Men being so openly affectionate in public is still rare. But it comes during a week in which ITV aired Diana, Our Mother: Her Life and Legacy, with Princes William and Harry talking about their love of their mother.

When interviewed before the programme, William said: “I think it's been quite cathartic for us doing it. It's been at first quite daunting – opening up so much to camera... but going through this process has been quite a healing process as well."

The Le Clos family might be leagues away from the upper reaches of fame occupied by the Princes, but they both speak to something wider – that it is perfectly fine for men to be emotional, either in times of triumph or of difficulty.

Jack Urwin made the point for Vice and, later, in his book Man Up: Surviving Modern Masculinity, that “the stubborn lost-husband-refusing-to-ask-for-directions might be a handy caricature – one that's helped people like Martin Clunes sustain a career in television for over 30 years – but it's also rooted in a very real, very destructive notion of masculinity. We're conditioned from an early age to believe that acknowledging weakness is somehow a weakness in itself.”

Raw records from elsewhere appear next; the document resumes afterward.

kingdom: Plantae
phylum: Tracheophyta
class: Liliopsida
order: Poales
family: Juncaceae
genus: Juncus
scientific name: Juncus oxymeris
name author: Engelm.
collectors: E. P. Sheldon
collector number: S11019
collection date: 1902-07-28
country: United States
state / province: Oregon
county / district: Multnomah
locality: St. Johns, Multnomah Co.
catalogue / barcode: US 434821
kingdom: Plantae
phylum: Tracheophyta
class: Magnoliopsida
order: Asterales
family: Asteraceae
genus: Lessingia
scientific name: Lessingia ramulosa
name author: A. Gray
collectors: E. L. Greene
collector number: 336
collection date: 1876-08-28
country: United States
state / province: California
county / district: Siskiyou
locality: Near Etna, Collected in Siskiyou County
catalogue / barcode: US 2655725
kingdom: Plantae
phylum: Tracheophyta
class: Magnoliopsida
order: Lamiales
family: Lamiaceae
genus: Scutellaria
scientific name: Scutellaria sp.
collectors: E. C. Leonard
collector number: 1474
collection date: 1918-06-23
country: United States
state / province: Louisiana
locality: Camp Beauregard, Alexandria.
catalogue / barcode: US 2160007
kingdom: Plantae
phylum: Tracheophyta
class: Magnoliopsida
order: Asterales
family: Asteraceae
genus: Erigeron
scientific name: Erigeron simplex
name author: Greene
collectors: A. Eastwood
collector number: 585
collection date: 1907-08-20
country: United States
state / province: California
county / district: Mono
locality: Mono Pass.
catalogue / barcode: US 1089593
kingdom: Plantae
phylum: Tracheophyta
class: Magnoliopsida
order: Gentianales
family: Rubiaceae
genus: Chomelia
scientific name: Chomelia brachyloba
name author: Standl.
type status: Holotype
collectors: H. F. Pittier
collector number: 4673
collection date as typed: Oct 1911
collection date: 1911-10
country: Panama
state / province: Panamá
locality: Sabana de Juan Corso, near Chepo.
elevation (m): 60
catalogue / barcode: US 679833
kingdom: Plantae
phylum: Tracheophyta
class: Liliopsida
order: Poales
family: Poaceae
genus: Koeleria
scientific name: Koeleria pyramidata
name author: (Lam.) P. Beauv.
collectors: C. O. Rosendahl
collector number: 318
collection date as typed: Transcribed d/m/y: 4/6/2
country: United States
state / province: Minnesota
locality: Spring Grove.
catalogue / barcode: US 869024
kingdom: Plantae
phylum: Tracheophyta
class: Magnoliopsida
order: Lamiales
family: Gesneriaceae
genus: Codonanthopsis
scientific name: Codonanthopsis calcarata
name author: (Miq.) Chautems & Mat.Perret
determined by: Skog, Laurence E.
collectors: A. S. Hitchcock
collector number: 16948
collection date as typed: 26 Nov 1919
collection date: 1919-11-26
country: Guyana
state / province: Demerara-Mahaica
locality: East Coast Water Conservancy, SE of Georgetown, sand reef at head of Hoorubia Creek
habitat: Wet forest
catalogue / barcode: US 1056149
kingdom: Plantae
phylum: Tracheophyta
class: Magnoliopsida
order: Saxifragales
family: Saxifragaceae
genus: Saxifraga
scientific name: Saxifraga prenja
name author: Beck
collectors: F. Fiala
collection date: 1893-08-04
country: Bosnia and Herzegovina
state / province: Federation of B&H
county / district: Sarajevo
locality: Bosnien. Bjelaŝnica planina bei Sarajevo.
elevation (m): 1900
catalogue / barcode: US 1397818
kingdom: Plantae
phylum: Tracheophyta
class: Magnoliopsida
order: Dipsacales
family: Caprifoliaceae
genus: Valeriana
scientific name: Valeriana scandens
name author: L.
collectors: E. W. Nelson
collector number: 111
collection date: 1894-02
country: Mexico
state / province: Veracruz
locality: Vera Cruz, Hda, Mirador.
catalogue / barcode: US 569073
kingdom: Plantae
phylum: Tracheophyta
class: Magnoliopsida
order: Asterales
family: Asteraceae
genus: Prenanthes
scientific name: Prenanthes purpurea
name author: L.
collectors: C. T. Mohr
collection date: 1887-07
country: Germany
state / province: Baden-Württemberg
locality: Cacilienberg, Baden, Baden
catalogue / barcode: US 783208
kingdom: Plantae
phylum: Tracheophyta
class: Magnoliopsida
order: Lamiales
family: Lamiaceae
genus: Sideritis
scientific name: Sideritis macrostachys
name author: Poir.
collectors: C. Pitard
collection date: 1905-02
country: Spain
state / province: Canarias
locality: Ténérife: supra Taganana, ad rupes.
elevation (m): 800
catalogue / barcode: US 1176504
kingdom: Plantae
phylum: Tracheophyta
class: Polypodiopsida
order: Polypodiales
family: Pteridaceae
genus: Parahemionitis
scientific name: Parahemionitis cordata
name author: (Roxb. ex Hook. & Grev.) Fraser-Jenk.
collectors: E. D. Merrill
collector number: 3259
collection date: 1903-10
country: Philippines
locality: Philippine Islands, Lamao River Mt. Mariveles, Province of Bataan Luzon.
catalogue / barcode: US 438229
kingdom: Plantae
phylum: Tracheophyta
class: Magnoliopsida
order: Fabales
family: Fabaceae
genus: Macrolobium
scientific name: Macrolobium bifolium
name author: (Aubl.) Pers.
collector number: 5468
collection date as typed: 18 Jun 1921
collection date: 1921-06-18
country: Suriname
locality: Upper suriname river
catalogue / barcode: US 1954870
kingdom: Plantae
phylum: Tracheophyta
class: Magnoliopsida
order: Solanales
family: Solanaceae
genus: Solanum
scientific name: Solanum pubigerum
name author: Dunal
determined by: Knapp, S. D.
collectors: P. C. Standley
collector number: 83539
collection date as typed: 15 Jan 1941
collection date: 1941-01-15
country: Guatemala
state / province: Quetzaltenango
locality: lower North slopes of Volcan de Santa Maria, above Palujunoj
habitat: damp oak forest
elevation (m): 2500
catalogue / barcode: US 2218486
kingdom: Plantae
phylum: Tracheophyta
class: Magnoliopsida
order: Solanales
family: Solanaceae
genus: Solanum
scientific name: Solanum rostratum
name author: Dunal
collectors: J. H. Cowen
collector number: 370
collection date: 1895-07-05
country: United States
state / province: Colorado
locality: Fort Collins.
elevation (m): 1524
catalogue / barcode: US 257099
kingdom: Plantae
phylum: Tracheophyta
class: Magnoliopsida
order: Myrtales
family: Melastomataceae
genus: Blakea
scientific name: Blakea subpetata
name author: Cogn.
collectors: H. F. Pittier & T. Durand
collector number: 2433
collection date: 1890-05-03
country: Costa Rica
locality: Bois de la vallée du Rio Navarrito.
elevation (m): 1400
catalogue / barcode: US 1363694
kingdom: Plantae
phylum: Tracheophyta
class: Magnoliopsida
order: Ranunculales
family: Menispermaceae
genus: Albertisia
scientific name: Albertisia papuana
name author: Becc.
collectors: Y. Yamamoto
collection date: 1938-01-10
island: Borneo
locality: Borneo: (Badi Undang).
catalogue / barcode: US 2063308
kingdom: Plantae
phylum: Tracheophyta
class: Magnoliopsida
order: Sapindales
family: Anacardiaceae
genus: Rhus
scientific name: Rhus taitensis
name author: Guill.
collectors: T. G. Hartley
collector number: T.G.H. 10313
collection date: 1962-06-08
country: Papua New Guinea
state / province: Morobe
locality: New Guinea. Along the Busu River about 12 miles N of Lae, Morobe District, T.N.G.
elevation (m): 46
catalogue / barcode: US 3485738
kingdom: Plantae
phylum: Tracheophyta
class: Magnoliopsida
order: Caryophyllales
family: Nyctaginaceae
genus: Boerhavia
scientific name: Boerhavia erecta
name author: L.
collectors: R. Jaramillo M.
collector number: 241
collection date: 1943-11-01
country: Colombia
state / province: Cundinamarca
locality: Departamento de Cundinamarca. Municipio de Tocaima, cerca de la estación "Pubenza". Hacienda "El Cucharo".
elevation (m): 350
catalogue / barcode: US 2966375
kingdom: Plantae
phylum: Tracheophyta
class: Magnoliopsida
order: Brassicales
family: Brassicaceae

It is relevant when considering that suicide is the leading cause of death in 20 to 34-year-old men in the UK. The epidemic of young male suicide in the UK cannot be simplified as having one defining cause, or one defining solution. But preventing male suicide and being more willing to accept very natural male tears, are two concepts which stem from the same roots: expression, communication, and destigmatising emotion.

The emotion shown by the Le Clos men is not, however, born out of difficulty – it is born out of happiness and, at the risk of being trite, love. “The Le Clos only cry when we win,” Bert told Sport24 after the Olympics. “We don't cry when we lose and that's the bottom line.”

The reality is that everyone loses as often, if not more often, than they win. Yet in being so willing to display their love for each other, the Le Clos men continue to set a bold precedent. Any criticisms of a snowflake generation, or even predictably crass tweets citing Dunkirk as evidence of 21st century men’s weakness, are spectacularly missing the point.

Yes, Chad Le Clos’s performance in the Budapest pool was muscular, powerful and dominant – but in his tears and his admission that his “family's health is more important than gold medals," he showed another form of strength.